The YEZV genome comprises three negative-sense, single-stranded RNA (ssRNA(-)) segments: small (S), medium (M), and large (L) [
3]. The S segment (~1.6 kb) encodes the nucleoprotein (N). The M segment (~4.0 kb) encodes the glycoprotein precursor (GPC), which is post-translationally processed into surface glycoproteins Gn and Gc. The L segment (~12.0 kb) encodes a multifunctional L protein containing an RNA-dependent RNA polymerase (RdRp) and an OTU-like protease domain implicated in suppressing host innate immune responses [
2,
3]. The 3′ and 5′ termini of each segment share partial complementarity, enabling intramolecular base-pairing to form a conserved panhandle promoter structure essential for viral transcription and genome replication [
3,
5].
The N is the most abundant viral protein and serves as the foundational structural component of the viral ribonucleoprotein (RNP) complex. By encapsidating the viral genomic RNA, N shields it from degradation by cellular nucleases and provides the essential structural template for the viral RdRp to initiate transcription and replication [
5,
6]. Structural studies of related orthonairoviruses reveal that RNPs adopt flexible, ring-like oligomeric architectures. This conformational plasticity likely facilitates dynamic interactions with the viral polymerase and host cellular machinery [
5,
7].
Structural analyses of related virus N, including those from Crimean-Congo hemorrhagic fever virus (
Orthonairovirus haemorrhagiae; CCHFV), Songling virus (
Orthonairovirus songlingense; SGLV), and Beiji nairovirus (
Norwavirus beijiense; BJNV), demonstrate a highly conserved “racket-shaped” tertiary architecture composed of a compact globular “head” domain (Domain 2, D2) and an elongated “stalk” domain (Domain 1, D1) [
3,
5,
7]. The N D1 protrudes from the globular body and mediates critical head-to-tail intermolecular contacts that drive oligomerization into the superhelical RNP [
5,
6]. In CCHFV, this region contains a conserved caspase-3 cleavage site characterized by a DEVD motif. In the oligomeric state, this site remains sterically occluded. However, the binding of primer-length RNA triggers a conformational switch that exposes the motif. This structural rearrangement directly links RNP dynamics to host antiviral defense mechanisms [
5]. Similarly, integrative structural studies of SGLV N and BJNV N confirm that the D1 exhibits pronounced conformational flexibility, adopting distinct orientations relative to the D2 that likely regulate RNA-binding affinity and monomer–oligomer transitions [
7]. Positively charged residues within the D1 contribute to a continuous RNA-binding crevice that runs along the interior of the RNP, shielding the viral genome and facilitating specific recognition of the terminal panhandle structure [
6,
7]. Notably, immunoinformatic predictions for YEZV N identify several candidate B- and T-cell epitopes within the YEZV N D1 [
8,
9]. Therefore, elucidating the structural dynamics of the corresponding domain in the emerging YEZV is critical for understanding its pathogenesis and identifying conserved targets for broad-spectrum antiviral interventions.

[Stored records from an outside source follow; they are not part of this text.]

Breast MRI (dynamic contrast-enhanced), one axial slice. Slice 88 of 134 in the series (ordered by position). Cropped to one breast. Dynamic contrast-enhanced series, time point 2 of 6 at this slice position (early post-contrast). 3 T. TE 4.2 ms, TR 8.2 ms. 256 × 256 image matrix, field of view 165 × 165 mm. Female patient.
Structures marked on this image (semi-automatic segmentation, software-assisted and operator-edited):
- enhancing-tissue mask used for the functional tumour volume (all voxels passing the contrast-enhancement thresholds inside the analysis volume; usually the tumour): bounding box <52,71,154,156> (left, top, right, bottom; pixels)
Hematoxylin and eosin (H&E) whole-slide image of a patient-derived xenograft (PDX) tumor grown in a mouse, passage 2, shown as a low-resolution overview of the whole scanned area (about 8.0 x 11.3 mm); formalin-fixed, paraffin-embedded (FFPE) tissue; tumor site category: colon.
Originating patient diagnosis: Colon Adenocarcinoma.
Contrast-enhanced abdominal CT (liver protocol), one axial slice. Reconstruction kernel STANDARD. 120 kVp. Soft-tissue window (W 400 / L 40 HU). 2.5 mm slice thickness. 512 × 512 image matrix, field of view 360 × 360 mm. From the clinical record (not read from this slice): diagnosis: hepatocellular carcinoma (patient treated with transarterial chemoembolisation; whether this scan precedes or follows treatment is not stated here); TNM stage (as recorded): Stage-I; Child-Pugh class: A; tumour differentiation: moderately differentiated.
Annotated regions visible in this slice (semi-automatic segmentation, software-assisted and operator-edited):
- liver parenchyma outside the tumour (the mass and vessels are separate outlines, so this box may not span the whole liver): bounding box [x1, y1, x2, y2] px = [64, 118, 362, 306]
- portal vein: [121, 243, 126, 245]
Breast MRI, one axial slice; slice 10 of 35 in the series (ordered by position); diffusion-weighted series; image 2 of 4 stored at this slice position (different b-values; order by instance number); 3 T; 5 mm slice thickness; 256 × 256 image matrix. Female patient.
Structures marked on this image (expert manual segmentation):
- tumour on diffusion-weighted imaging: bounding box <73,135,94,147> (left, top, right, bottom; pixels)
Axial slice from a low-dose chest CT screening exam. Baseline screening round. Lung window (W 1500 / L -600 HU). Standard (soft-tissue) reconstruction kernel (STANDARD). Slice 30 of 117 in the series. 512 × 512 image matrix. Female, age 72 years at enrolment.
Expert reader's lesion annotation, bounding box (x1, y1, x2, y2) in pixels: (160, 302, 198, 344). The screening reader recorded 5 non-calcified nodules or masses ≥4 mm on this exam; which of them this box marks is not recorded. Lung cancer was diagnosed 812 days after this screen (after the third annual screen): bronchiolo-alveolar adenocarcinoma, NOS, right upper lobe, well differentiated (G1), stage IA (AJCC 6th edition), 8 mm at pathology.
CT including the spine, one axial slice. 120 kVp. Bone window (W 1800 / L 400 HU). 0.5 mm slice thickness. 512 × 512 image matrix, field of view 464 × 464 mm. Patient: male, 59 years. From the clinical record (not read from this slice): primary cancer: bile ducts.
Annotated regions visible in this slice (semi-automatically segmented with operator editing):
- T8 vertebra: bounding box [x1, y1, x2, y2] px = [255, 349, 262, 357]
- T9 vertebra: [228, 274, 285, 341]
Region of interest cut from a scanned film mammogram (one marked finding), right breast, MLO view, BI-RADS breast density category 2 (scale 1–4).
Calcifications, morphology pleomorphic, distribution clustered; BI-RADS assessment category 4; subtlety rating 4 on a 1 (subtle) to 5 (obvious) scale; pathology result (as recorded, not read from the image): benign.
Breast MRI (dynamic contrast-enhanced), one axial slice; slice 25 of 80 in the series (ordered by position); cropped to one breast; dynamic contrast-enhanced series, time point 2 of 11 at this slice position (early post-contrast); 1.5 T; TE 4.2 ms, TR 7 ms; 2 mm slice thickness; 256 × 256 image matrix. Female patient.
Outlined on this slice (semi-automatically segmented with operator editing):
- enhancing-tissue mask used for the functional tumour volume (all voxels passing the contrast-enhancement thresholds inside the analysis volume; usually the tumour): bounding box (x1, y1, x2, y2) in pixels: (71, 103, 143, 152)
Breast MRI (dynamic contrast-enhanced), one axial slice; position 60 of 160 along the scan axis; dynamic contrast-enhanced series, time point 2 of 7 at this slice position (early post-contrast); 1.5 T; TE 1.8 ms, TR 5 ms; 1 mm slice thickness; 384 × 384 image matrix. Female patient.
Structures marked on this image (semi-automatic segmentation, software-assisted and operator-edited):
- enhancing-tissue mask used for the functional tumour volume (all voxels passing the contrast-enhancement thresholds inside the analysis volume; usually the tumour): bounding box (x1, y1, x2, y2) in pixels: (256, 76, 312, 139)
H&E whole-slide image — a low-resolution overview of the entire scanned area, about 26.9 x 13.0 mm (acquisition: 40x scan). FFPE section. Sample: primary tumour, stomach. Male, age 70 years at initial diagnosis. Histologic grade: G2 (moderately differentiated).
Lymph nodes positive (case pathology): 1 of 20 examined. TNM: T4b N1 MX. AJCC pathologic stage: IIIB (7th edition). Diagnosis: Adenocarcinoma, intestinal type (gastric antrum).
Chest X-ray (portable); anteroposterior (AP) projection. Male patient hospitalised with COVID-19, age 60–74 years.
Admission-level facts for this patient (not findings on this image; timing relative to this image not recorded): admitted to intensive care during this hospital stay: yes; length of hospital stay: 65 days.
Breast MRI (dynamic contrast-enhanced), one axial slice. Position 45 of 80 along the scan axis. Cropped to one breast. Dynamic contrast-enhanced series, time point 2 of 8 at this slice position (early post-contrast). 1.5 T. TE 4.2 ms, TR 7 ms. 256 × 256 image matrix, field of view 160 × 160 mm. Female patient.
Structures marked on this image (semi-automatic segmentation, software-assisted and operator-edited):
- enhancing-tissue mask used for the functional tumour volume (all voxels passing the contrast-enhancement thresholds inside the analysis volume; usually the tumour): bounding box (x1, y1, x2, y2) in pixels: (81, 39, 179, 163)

These observations strongly justify a detailed biophysical characterization of the YEZV N D1. To elucidate the structural features of the YEZV N D1, we applied an integrated approach combining small angle X-ray scattering with size exclusion chromatography (SEC-SAXS), tertiary structure prediction using AlphaFold 3, and molecular dynamic (MD) simulations. The recombinant YEZV N D1 and its first solution structure reported here provide a foundation for understanding the molecular architecture of YEZV, development of serological assays and structure-guided therapeutic design against this and other emerging orthonairoviruses.
3. Discussion
Orthonairovirus N proteins represent one of the most functionally critical and structurally conserved components across the
Nairoviridae family, serving as essential mediators of viral genome packaging, replication, and host immune modulation [
11]. These proteins play central roles in the viral life cycle, from initial RNA encapsidation to the formation of functional RNP complexes that serve as templates for viral transcription and replication [
12,
13]. The N protein’s multifunctional nature extends beyond RNA binding to include modulation of host cellular processes, immune evasion mechanisms, and facilitation of viral assembly and release [
14,
15]. Within this broader context of orthonairovirus nucleoprotein biology, the structural characterization of YEZV N assumes particular significance. YEZV represents an emerging tick-borne orthonairovirus that has recently expanded its geographical range from its initial discovery in Japan to include detection across China and, most recently, Russia [
2,
3]. This geographic expansion, coupled with the virus’s association with acute febrile illness in humans, positions YEZV as a pathogen of growing public health concern.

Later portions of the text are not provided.